*** Opening DATA EXCERPTS ***

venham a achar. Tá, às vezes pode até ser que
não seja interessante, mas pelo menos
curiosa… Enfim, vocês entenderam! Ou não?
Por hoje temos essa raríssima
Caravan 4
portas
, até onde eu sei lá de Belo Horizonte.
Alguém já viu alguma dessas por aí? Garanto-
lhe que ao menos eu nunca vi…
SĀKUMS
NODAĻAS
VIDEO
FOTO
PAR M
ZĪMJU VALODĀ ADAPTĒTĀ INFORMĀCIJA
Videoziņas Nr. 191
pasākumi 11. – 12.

*** Closing DATA EXCERPTS ***

# WORK TO COMPLETE:
The answer should be all lines from the entries above that hold the word "menos".

# THE ANSWER:
não seja interessante, mas pelo menos
lhe que ao menos eu nunca vi…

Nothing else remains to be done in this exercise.